_Exercise prompt:_ When a line of the entries contains "yang", please list that line.
........
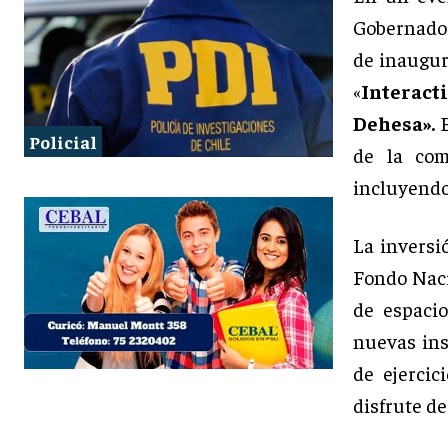
Gobernador
de inaugur
«
Interact
Dehesa».
E
Policial
de la com
incluyendo 
La inversi
Fondo Naci
de espacio
nuevas ins
de ejercic
disfrute de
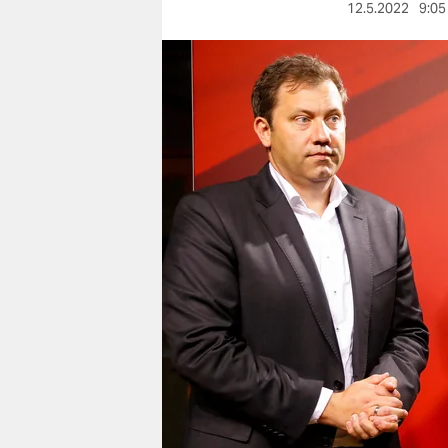
berlin
12.5.2022
9:05
nord
wahrheit
verlag
verlag
veranstaltungen
shop
fragen & hilfe
unterstützen
abo
genossenschaft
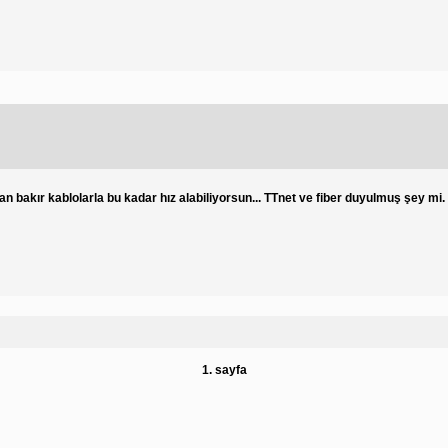
 bakır kablolarla bu kadar hız alabiliyorsun... TTnet ve fiber duyulmuş şey mi.
1. sayfa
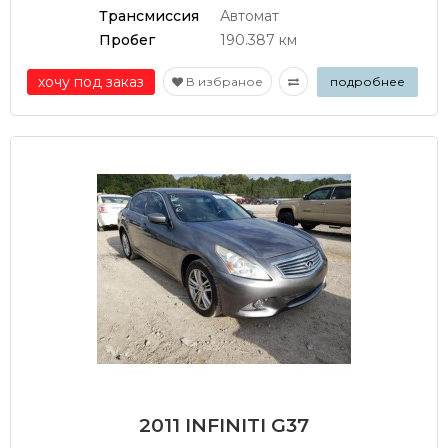
Трансмиссия
Автомат
Пробег
190.387 км
хочу под заказ
В избраное
подробнее
2011 INFINITI G37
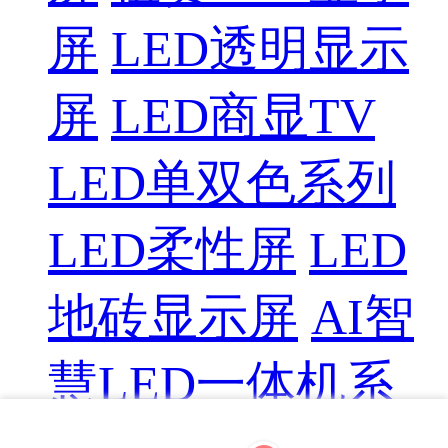
屏
LED透明显示
屏
LED商显TV
LED单双色系列
LED柔性屏
LED
地砖显示屏
AI智
慧LED一体机系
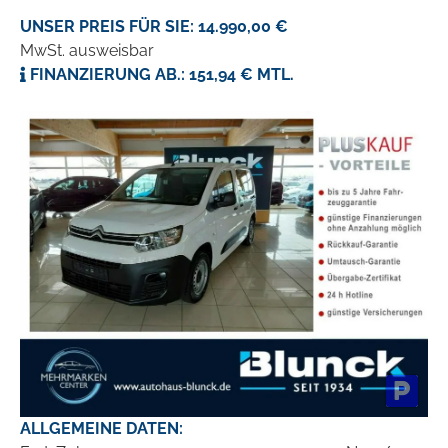
UNSER PREIS FÜR SIE: 14.990,00 €
MwSt. ausweisbar
FINANZIERUNG AB.: 151,94 € MTL.
ALLGEMEINE DATEN:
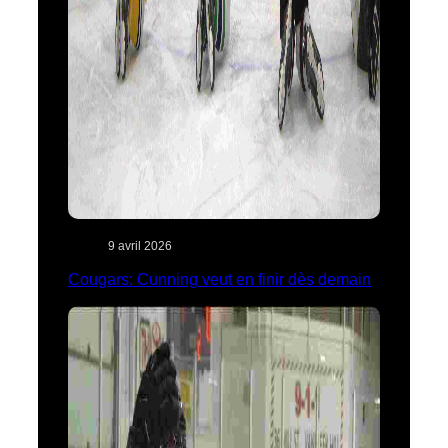
9 avril 2026
Cougars: Cunning veut en finir dès demain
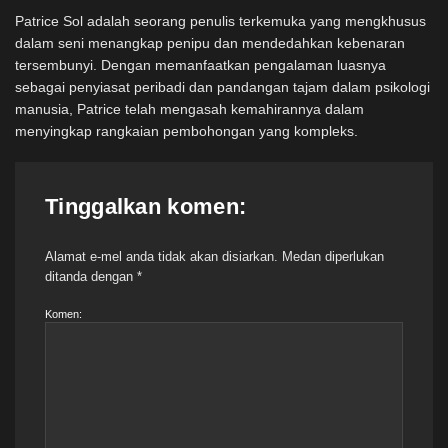
Patrice Sol adalah seorang penulis terkemuka yang mengkhusus
dalam seni menangkap penipu dan mendedahkan kebenaran
tersembunyi. Dengan memanfaatkan pengalaman luasnya
sebagai penyiasat peribadi dan pandangan tajam dalam psikologi
manusia, Patrice telah mengasah kemahirannya dalam
menyingkap rangkaian pembohongan yang kompleks.
Tinggalkan komen:
Alamat e-mel anda tidak akan disiarkan.
Medan diperlukan
ditanda dengan
*
Komen:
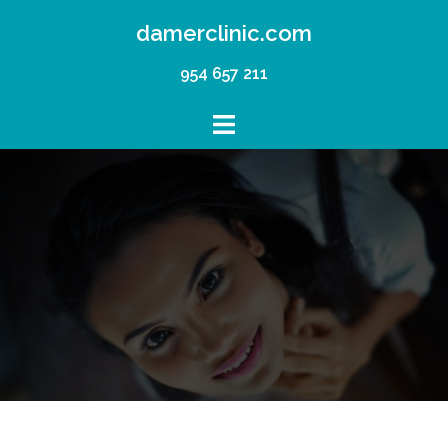
Saltar
damerclinic.com
al
954 657 211
contenido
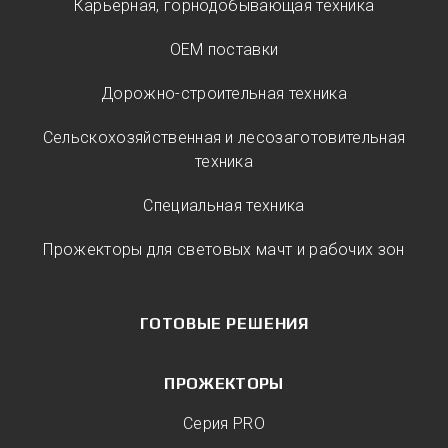
Карьерная, горнодобывающая техника
ОЕМ поставки
Дорожно-строительная техника
Сельскохозяйственная и лесозаготовительная
техника
Специальная техника
Прожекторы для световых мачт и рабочих зон
ГОТОВЫЕ РЕШЕНИЯ
ПРОЖЕКТОРЫ
Серия PRO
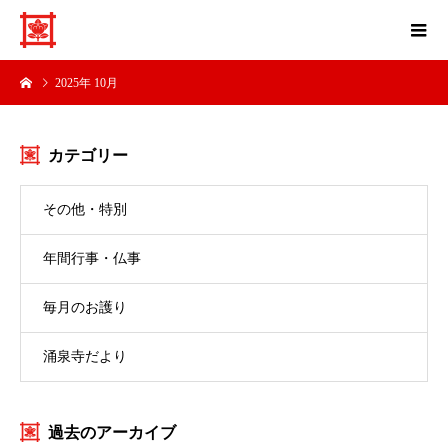
2025年 10月
カテゴリー
その他・特別
年間行事・仏事
毎月のお護り
涌泉寺だより
過去のアーカイブ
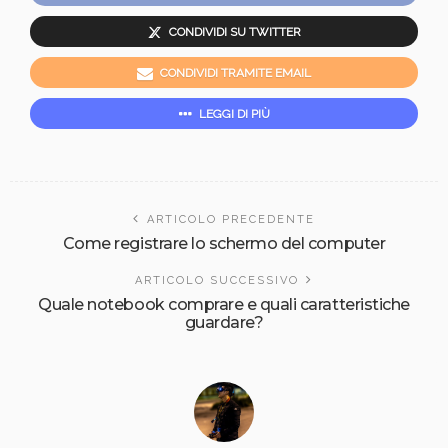
CONDIVIDI SU TWITTER
CONDIVIDI TRAMITE EMAIL
LEGGI DI PIÙ
ARTICOLO PRECEDENTE
Come registrare lo schermo del computer
ARTICOLO SUCCESSIVO
Quale notebook comprare e quali caratteristiche
guardare?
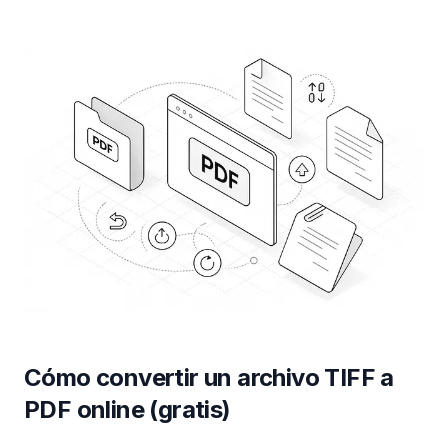
Cómo convertir un archivo TIFF a
PDF online (gratis)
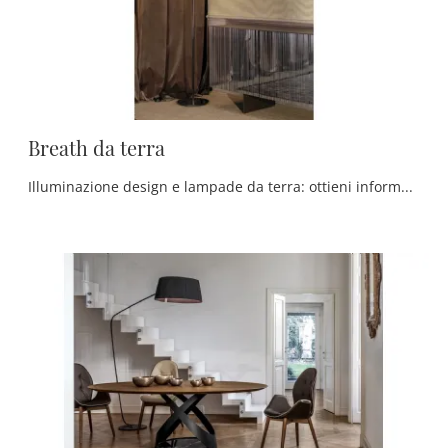
Breath da terra
Illuminazione design e lampade da terra: ottieni informazioni sulla lampada Breath da terra in vetro che ti presentiamo.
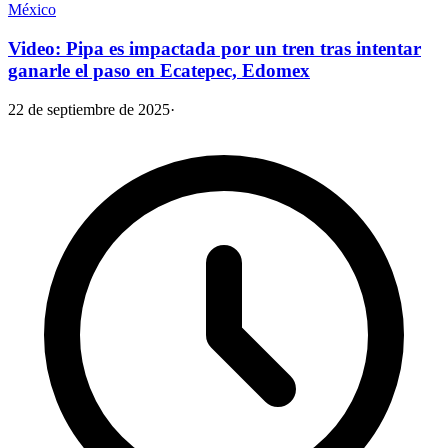
México
Video: Pipa es impactada por un tren tras intentar
ganarle el paso en Ecatepec, Edomex
22 de septiembre de 2025
·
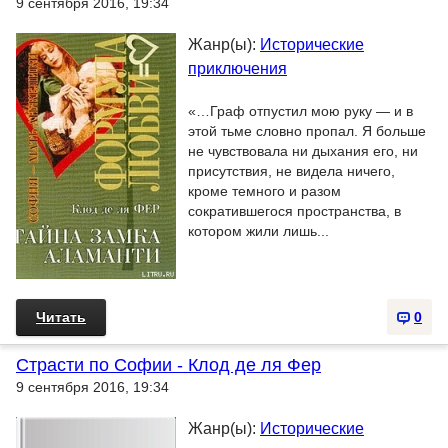
9 сентября 2016, 19:34
Жанр(ы):
Исторические
приключения
«…Граф отпустил мою руку — и в
этой тьме словно пропал. Я больше
не чувствовала ни дыхания его, ни
присутствия, не видела ничего,
кроме темного и разом
сократившегося пространства, в
котором жили лишь...
Читать
0
Страсти по Софии - Клод де ля Фер
9 сентября 2016, 19:34
Жанр(ы):
Исторические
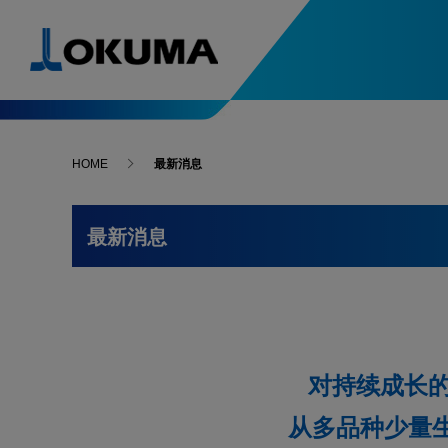
产品导航
引进案例
解决方案、技术
特别内容
最新消息
HOME
最新消息
5轴，复合加工中心优点解析
人力与环境支援
精度稳定支援
产品导航
引进案例
最新消息
5轴数控
-最新引进案例
畅销机型
5轴控制，复合加工中心
最新消息
备受青
全方位解析
Green-Smart Machine
Thermo-Friendly 
数控车床
-最新引进案例
Collision Avoidance System
5-Axis Auto Tunin
综合制造服务型企业的原点
支撑高精
机电一体的大隈
OKUM
免清洗水箱
SERVO NAVI
磨床
对持续成长
Machining Navi
从多品种少量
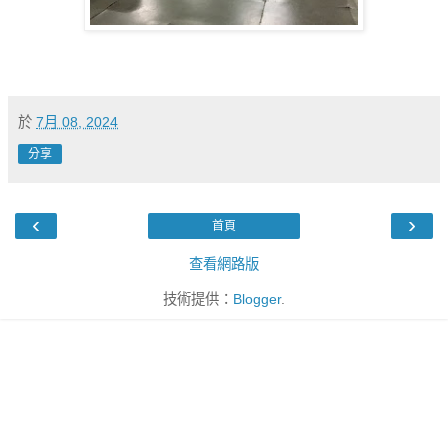
於
7月 08, 2024
分享
‹
›
首頁
查看網路版
技術提供：
Blogger
.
........
_Answer to the problem:_
Patrice Sol adalah seorang penulis terkemuka yang mengkhusus
menyingkap rangkaian pembohongan yang kompleks.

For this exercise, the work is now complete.